The Controversial Independent Payment Advisory Board Takes Shape0

This month the fifteen members of the Independent Payment Advisory Board (IPAB) will convene for the purpose of making recommendations to reduce Medicare expenses, provided Medicare’s spending exceeds a predetermined limit.

Before the Patient Protection and Affordable Care Act (PPACA), the Medicare Payment Advisory Commission (MedPAC) recommendations, in addition to an act of Congress, were necessary to effectuate changes in Medicare reimbursement. MedPAC is an independent Congressional agency established by the Balanced Budget Act of 1997 (P.L. 105-33). MedPAC must advise Congress on issues affecting the nation’s Medicare program, and it must also analyze access to care, quality of care, and other issues affecting Medicare.

MedPAC issues two reports each year (March and June).  These report include key recommendations by the Commission to Congress.  MedPAC also advises Congress through various comments on other reports and proposed regulations issued by the Secretary of the Department of Health and Human Services, and MedPAC provides testimony and briefings for the legislative branch.  MedPAC’s June 2011 report can be found here.

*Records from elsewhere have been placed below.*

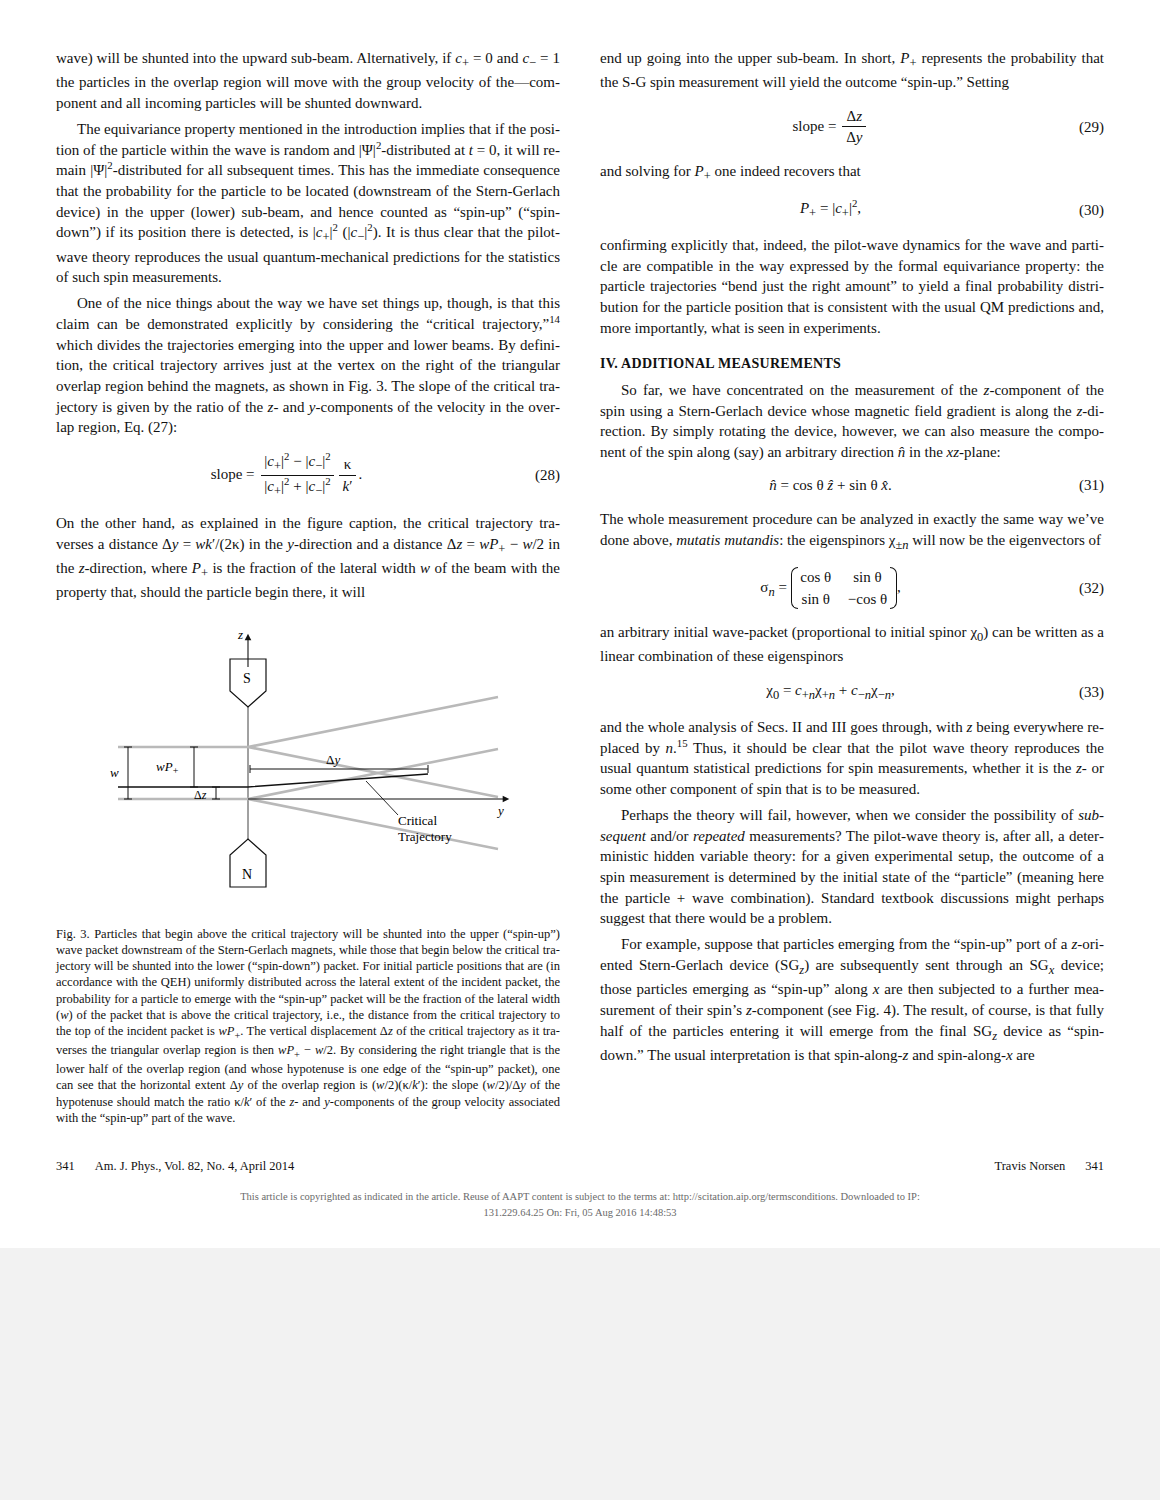wave) will be shunted into the upward sub-beam. Alternatively, if c+ = 0 and c− = 1 the particles in the overlap region will move with the group velocity of the—component and all incoming particles will be shunted downward.
The equivariance property mentioned in the introduction implies that if the position of the particle within the wave is random and |Ψ|2-distributed at t = 0, it will remain |Ψ|2-distributed for all subsequent times. This has the immediate consequence that the probability for the particle to be located (downstream of the Stern-Gerlach device) in the upper (lower) sub-beam, and hence counted as “spin-up” (“spin-down”) if its position there is detected, is |c+|2 (|c−|2). It is thus clear that the pilot-wave theory reproduces the usual quantum-mechanical predictions for the statistics of such spin measurements.
One of the nice things about the way we have set things up, though, is that this claim can be demonstrated explicitly by considering the “critical trajectory,”14 which divides the trajectories emerging into the upper and lower beams. By definition, the critical trajectory arrives just at the vertex on the right of the triangular overlap region behind the magnets, as shown in Fig. 3. The slope of the critical trajectory is given by the ratio of the z- and y-components of the velocity in the overlap region, Eq. (27):
slope = |c+|2 − |c−|2|c+|2 + |c−|2 κk′. (28)
On the other hand, as explained in the figure caption, the critical trajectory traverses a distance Δy = wk′/(2κ) in the y-direction and a distance Δz = wP+ − w/2 in the z-direction, where P+ is the fraction of the lateral width w of the beam with the property that, should the particle begin there, it will
z S N y w wP+ Δz Δy Critical Trajectory
Fig. 3. Particles that begin above the critical trajectory will be shunted into the upper (“spin-up”) wave packet downstream of the Stern-Gerlach magnets, while those that begin below the critical trajectory will be shunted into the lower (“spin-down”) packet. For initial particle positions that are (in accordance with the QEH) uniformly distributed across the lateral extent of the incident packet, the probability for a particle to emerge with the “spin-up” packet will be the fraction of the lateral width (w) of the packet that is above the critical trajectory, i.e., the distance from the critical trajectory to the top of the incident packet is wP+. The vertical displacement Δz of the critical trajectory as it traverses the triangular overlap region is then wP+ − w/2. By considering the right triangle that is the lower half of the overlap region (and whose hypotenuse is one edge of the “spin-up” packet), one can see that the horizontal extent Δy of the overlap region is (w/2)(κ/k′): the slope (w/2)/Δy of the hypotenuse should match the ratio κ/k′ of the z- and y-components of the group velocity associated with the “spin-up” part of the wave.
end up going into the upper sub-beam. In short, P+ represents the probability that the S-G spin measurement will yield the outcome “spin-up.” Setting
slope = Δz Δy (29)
and solving for P+ one indeed recovers that
P+ = |c+|2, (30)
confirming explicitly that, indeed, the pilot-wave dynamics for the wave and particle are compatible in the way expressed by the formal equivariance property: the particle trajectories “bend just the right amount” to yield a final probability distribution for the particle position that is consistent with the usual QM predictions and, more importantly, what is seen in experiments.
IV. Additional Measurements
So far, we have concentrated on the measurement of the z-component of the spin using a Stern-Gerlach device whose magnetic field gradient is along the z-direction. By simply rotating the device, however, we can also measure the component of the spin along (say) an arbitrary direction n̂ in the xz-plane:
n̂ = cos θ ẑ + sin θ x̂. (31)
The whole measurement procedure can be analyzed in exactly the same way we’ve done above, mutatis mutandis: the eigenspinors χ±n will now be the eigenvectors of
σn = cos θ sin θ sin θ−cos θ, (32)
an arbitrary initial wave-packet (proportional to initial spinor χ0) can be written as a linear combination of these eigenspinors
χ0 = c+nχ+n + c−nχ−n, (33)
and the whole analysis of Secs. II and III goes through, with z being everywhere replaced by n.15 Thus, it should be clear that the pilot wave theory reproduces the usual quantum statistical predictions for spin measurements, whether it is the z- or some other component of spin that is to be measured.
Perhaps the theory will fail, however, when we consider the possibility of subsequent and/or repeated measurements? The pilot-wave theory is, after all, a deterministic hidden variable theory: for a given experimental setup, the outcome of a spin measurement is determined by the initial state of the “particle” (meaning here the particle + wave combination). Standard textbook discussions might perhaps suggest that there would be a problem.
For example, suppose that particles emerging from the “spin-up” port of a z-oriented Stern-Gerlach device (SGz) are subsequently sent through an SGx device; those particles emerging as “spin-up” along x are then subjected to a further measurement of their spin’s z-component (see Fig. 4). The result, of course, is that fully half of the particles entering it will emerge from the final SGz device as “spin-down.” The usual interpretation is that spin-along-z and spin-along-x are
341 Am. J. Phys., Vol. 82, No. 4, April 2014
Travis Norsen 341
This article is copyrighted as indicated in the article. Reuse of AAPT content is subject to the terms at: http://scitation.aip.org/termsconditions. Downloaded to IP:
131.229.64.25 On: Fri, 05 Aug 2016 14:48:53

Under PPACA, Congress only has the authority to overrule the decisions of the unelected IPAB, and absent such affirmative steps by Congress, the Secretary of Health and Human Services must implement IPAB recommendations. IPAB is scheduled to implement changes in 2015, with a first report due by July 2014.

IPAB’s historical origins date back more than a decade. In 2000 and 2001 Senators Breaux and Frist championed reform proposals designed in part to create separate federal agencies under the Centers for Medicare & Medicaid Services (CMS) to oversee certain parts of the Medicare program. There was also some interest in establishing a Medicare Board to oversee and coordinate traditional Medicare and private plans.

Senator Tom Daschle  also supported a Federal Health Board, similar in design to the Federal Reserve Board, to oversee health care in the public and private markets. In mid-2009, Senator Rockefeller introduced the Medicare Payment Advisory Commission Reform Act of 2009. Senator Rockefeller’s proposed legislation would have modified MedPAC from its present state of 15 advisory members to an agency within the executive branch consisting of 11 members, including expanded authority over coverage and payment issues.

IPAB action is required only when Medicare spending exceeds certain thresholds. The Chief Actuary of CMS is responsible for determining when Medicare exceeds its anticipated growth, and thereafter IPAB must determine the appropriate reductions in Medicare spending. Under PPACA, IPAB shall not make decisions that “include any recommendation to ration health care, raise revenues or Medicare beneficiary premiums under section 1818, 1818A, or 1839, increase Medicare beneficiary cost sharing (including deductibles, coinsurance, and co-payments), or otherwise restrict benefits or modify eligibility criteria.”

In November 2010 the Congressional Research Service provided the following explanation:

If the Chief Actuary finds that the growth rate does not exceed the targeted growth rate, the process for the year ends. If the Chief Actuary determines that the growth rate exceeds the target growth rate for any DY [determination year], the Chief Actuary is required to establish an applicable savings target for the IY [implementation year]. The applicable savings target is an amount equal to the product of the total projected Medicare expenditures in the PY  [proposal year] times the applicable percent. The applicable percent is defined as the lesser of either the projected excess for the IY (the amount by which Medicare spending is forecast to exceed the targeted growth in spending expressed as a percent of total Medicare expenditures) or the percent as specified in the statute (0.5% in IY 2015; 1.0% in IY 2016; 1.25% in IY 2017; and 1.5% in 2018 and any subsequent IY). In either event, the percent is converted to a dollar amount by which Medicare program expenditures must be reduced.

Although PPACA precludes IPAB from rationing health care directly, critics fear the board’s decisions may have the same effect.  IPAB has been compared to the National Institute for Health and Clinical Excellence (NICE), the United Kingdom’s mechanism to set quality standards, make recommendations on medicines, treatments and procedures, and cut costs. In March critics of NICE in the UK alleged that 20,000 people died after the agency rejected cancer medications due to cost-effectiveness. The White House disagrees with such a comparison and instead offers the following information on www.WhiteHouse.gov:

PAB is a backstop – it would only take effect if Medicare costs grow too fast.  We’re already implementing a series of reforms that will improve the quality of care and reduce costs. In fact, according to Congressional Budget Office projections, Medicare spending won’t hit the targets that would cause IPAB’s recommendations to take effect in the next decade.

The IPAB has a very specific purpose, although its authority to accomplish such may be subject to interpretation by critics and proponents alike. Absent modification or repeal of PPACA, IPAB will most likely have an opportunity to impact Medicare, and only time will determine IPAB’s success or failure.